((

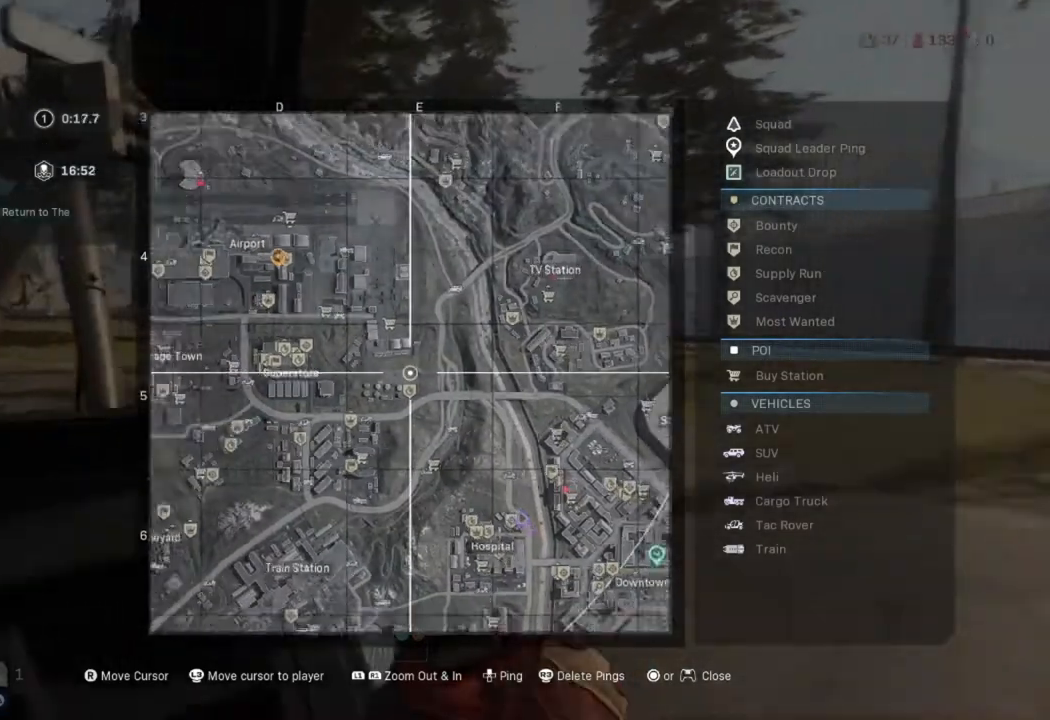
{"buttons": [], "left_stick": "center", "right_stick": "center", "events": [[166, "L1", "up"]]}
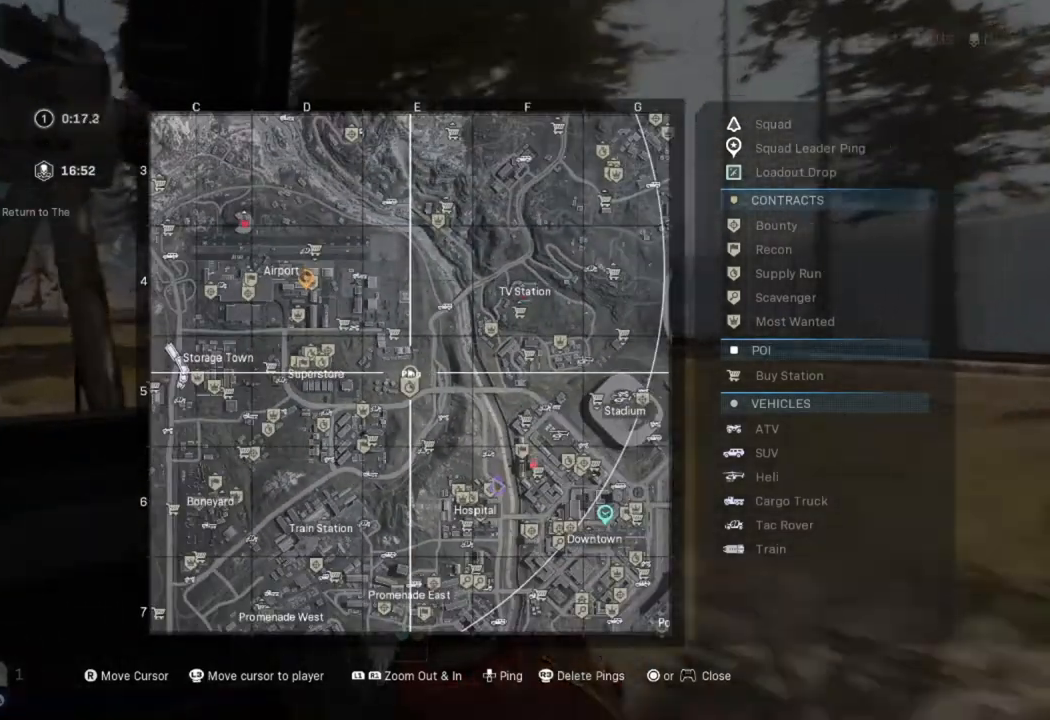
{"buttons": [], "left_stick": "center", "right_stick": "center", "events": []}
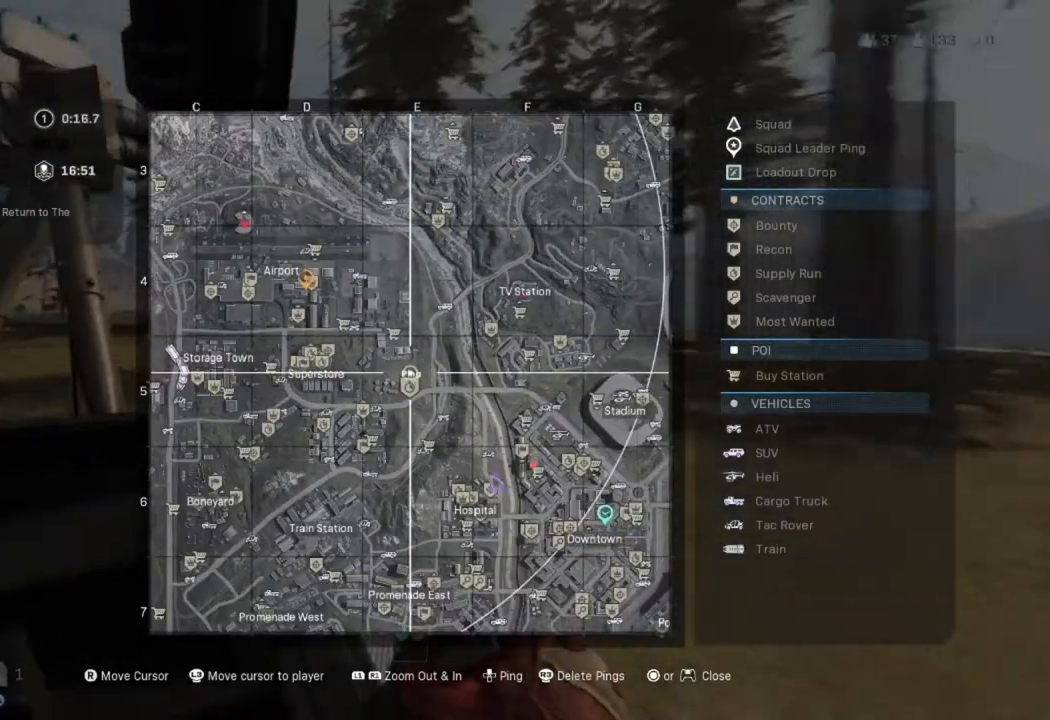
{"buttons": [], "left_stick": "center", "right_stick": "center", "events": [[233, "TOUCHPAD", "down"], [333, "TOUCHPAD", "up"]]}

))

◆ Required work ◆
Retype all the data exactly; skip the pictures.

◆ Reply ◆
{"buttons": [], "left_stick": "center", "right_stick": "center", "events": [[166, "L1", "up"]]}
{"buttons": [], "left_stick": "center", "right_stick": "center", "events": []}
{"buttons": [], "left_stick": "center", "right_stick": "center", "events": [[233, "TOUCHPAD", "down"], [333, "TOUCHPAD", "up"]]}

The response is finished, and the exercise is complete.